An urn contains balls numbered 1 through 6. Balls are repeatedly selected one at a time and with replacement. Let $X_3$ be the number of the selection on which the first 3 appears, and let $X_3$ be the number of the selection on which the first 5 appears. Let $p_{X_3|X_5}(x_3|x_5)$ be the conditional distribution of $X_3$, given that $X_5 = x_5$
Find $p_{x_3|x_5}(4|8)$ and $p_{x_3|x_5}(8|4)$
I tried using bayes theorem, but that did not work. Can someone help please?
I'll show you how to do the first one, then you can try the second one again.

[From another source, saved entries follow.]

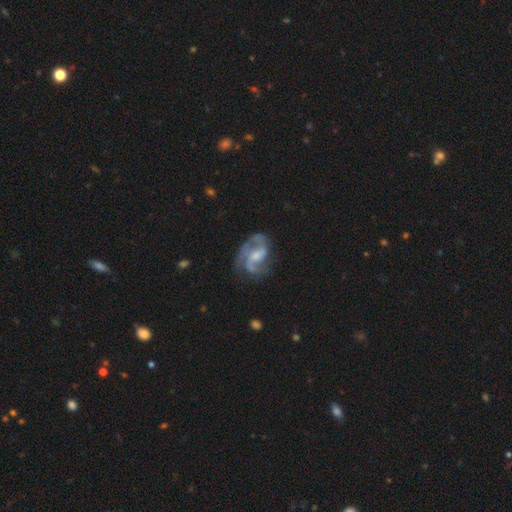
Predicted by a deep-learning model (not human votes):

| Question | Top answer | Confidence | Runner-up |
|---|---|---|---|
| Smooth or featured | featured or disk | 84% | smooth (10%) |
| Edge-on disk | no | 98% | yes (2%) |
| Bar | weak | 47% | no (36%) |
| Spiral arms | yes | 94% | no (6%) |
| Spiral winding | medium | 53% | loose (25%) |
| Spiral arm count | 2 | 55% | 3 (23%) |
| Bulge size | moderate | 41% | tied: small (41%) |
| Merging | none | 57% | minor disturbance (22%) |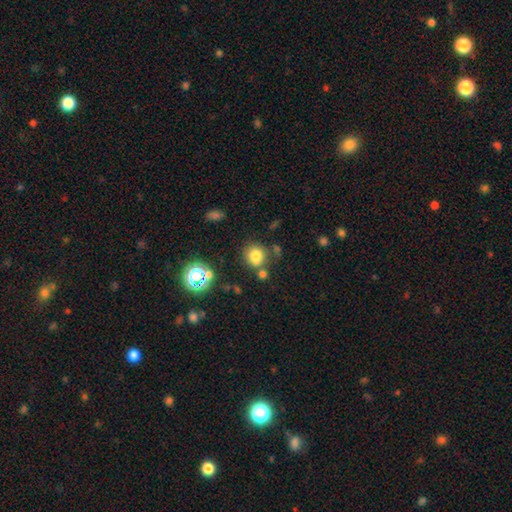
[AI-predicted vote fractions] smooth 76%, star or artifact 15%, featured or disk 8%. Down the decision tree: how rounded — round (83%); merging — none (69%).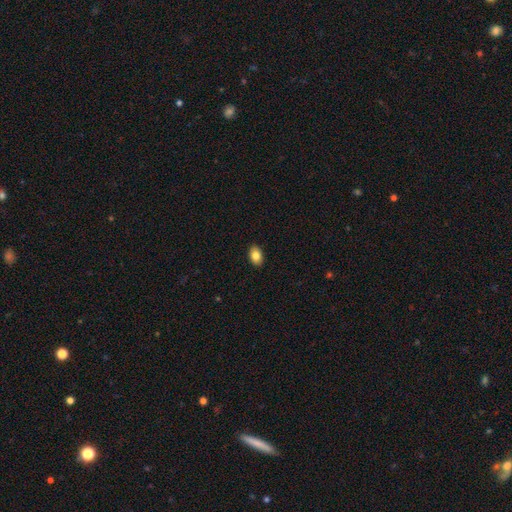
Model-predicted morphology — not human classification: smooth 84%, star or artifact 8%, featured or disk 8%. Down the decision tree: how rounded — in between (86%); merging — none (90%).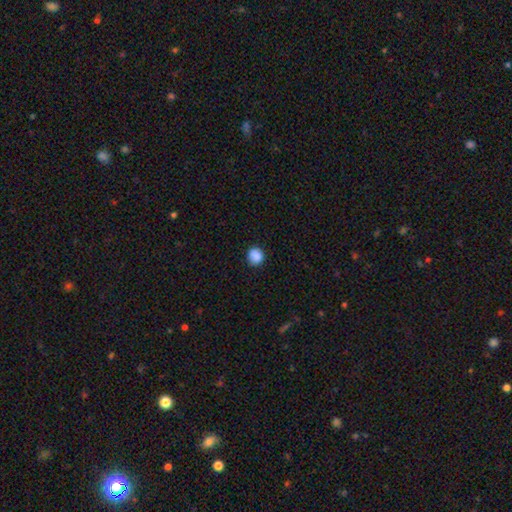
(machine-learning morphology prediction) smooth_or_featured: smooth (p=0.88) [alt: star or artifact p=0.09]
how_rounded: round (p=0.85) [alt: in between p=0.14]
merging: none (p=0.88) [alt: minor disturbance p=0.09]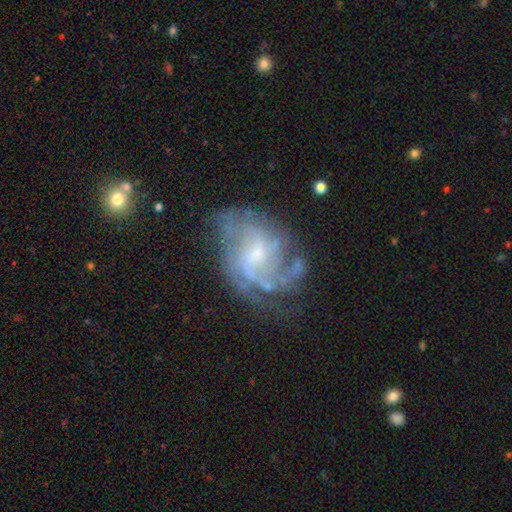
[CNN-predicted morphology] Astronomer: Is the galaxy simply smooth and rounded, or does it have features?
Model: featured or disk — 82%.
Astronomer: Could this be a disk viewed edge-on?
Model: no — 98%.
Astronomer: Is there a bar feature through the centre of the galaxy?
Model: weak — 51% (runner-up: no, 38%).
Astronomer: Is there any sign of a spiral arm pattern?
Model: yes — 89%.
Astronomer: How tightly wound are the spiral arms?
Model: medium — 45% (runner-up: tight, 32%).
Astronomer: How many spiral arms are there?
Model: can't tell — 33% (runner-up: 2, 24%).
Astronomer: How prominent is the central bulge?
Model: small — 51% (runner-up: moderate, 32%).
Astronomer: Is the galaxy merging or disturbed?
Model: none — 52%.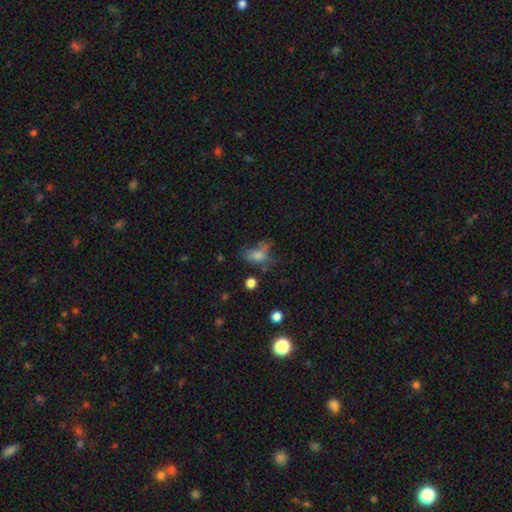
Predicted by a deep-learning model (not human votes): Smooth or featured?
  - smooth: 58% *
  - star or artifact: 22%
  - featured or disk: 20%
How rounded?
  - in between: 70% *
  - round: 26%
  - cigar-shaped: 4%
Merging?
  - none: 40% *
  - major disturbance: 26%
  - minor disturbance: 25%
  - merger: 9%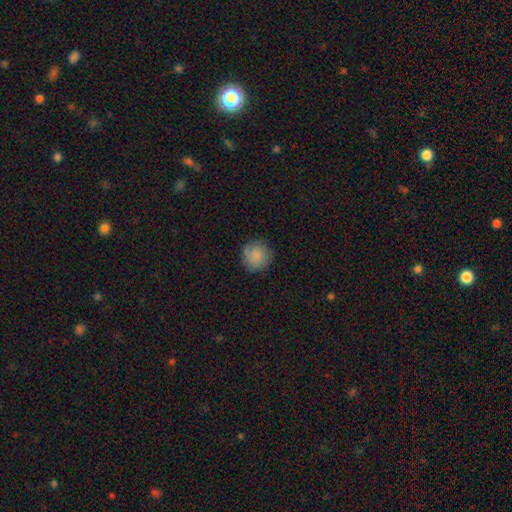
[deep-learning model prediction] This appears to be a smooth galaxy with no disk features (83%) that is round (93%). Merging: none (83%).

Bayes' theorem is the right approach here. You want to compute the conditional probability $\mathbb{P}( X_3 = 4 \ | \ X_5 = 8).$ By Bayes' theorem, we have
$$\mathbb{P}( X_3 = 4 \ | \ X_5 = 8) = \frac{ \mathbb{P}(X_3 = 4 \ , \ X_5 = 8)}{\mathbb{P}(X_5=8)}$$
The denominator is easier to compute - each $X_i$ is just a Geometric random variable with parameter $p=1/6.$ The event $X_5 = 8$ is precisely the event where your first $7$ rolls are not $5$ and the $8$-th roll is $5.$ So $\mathbb{P}(X_5=8) = (5/6)^7 (1/6).$
The numerator is slightly harder. The event $X_3=4, X_5=8$ occurs precisely when the first $3$ rolls are not $3$ or $5$, the $4$-th roll is a $3$, the $5$-th, $6$-th and $7$-th rolls are not $5$, and the $8$-th roll is $5.$ So $\mathbb{P}(X_3 = 4 \ , \ X_5 = 8) = (4/6)^3 (1/6) (5/6)^3 (1/6).$ And then we get $$\mathbb{P}( X_3 = 4 \ | \ X_5 = 8) = \frac{4^3}{5^4}.$$
For the second part, do a very similar process of carefully writing down (via Bayes' theorem) the conditional probability you are required to calculate in terms of unconditional probabilities, and then understanding explicitly what events are occurring in those unconditional probabilities.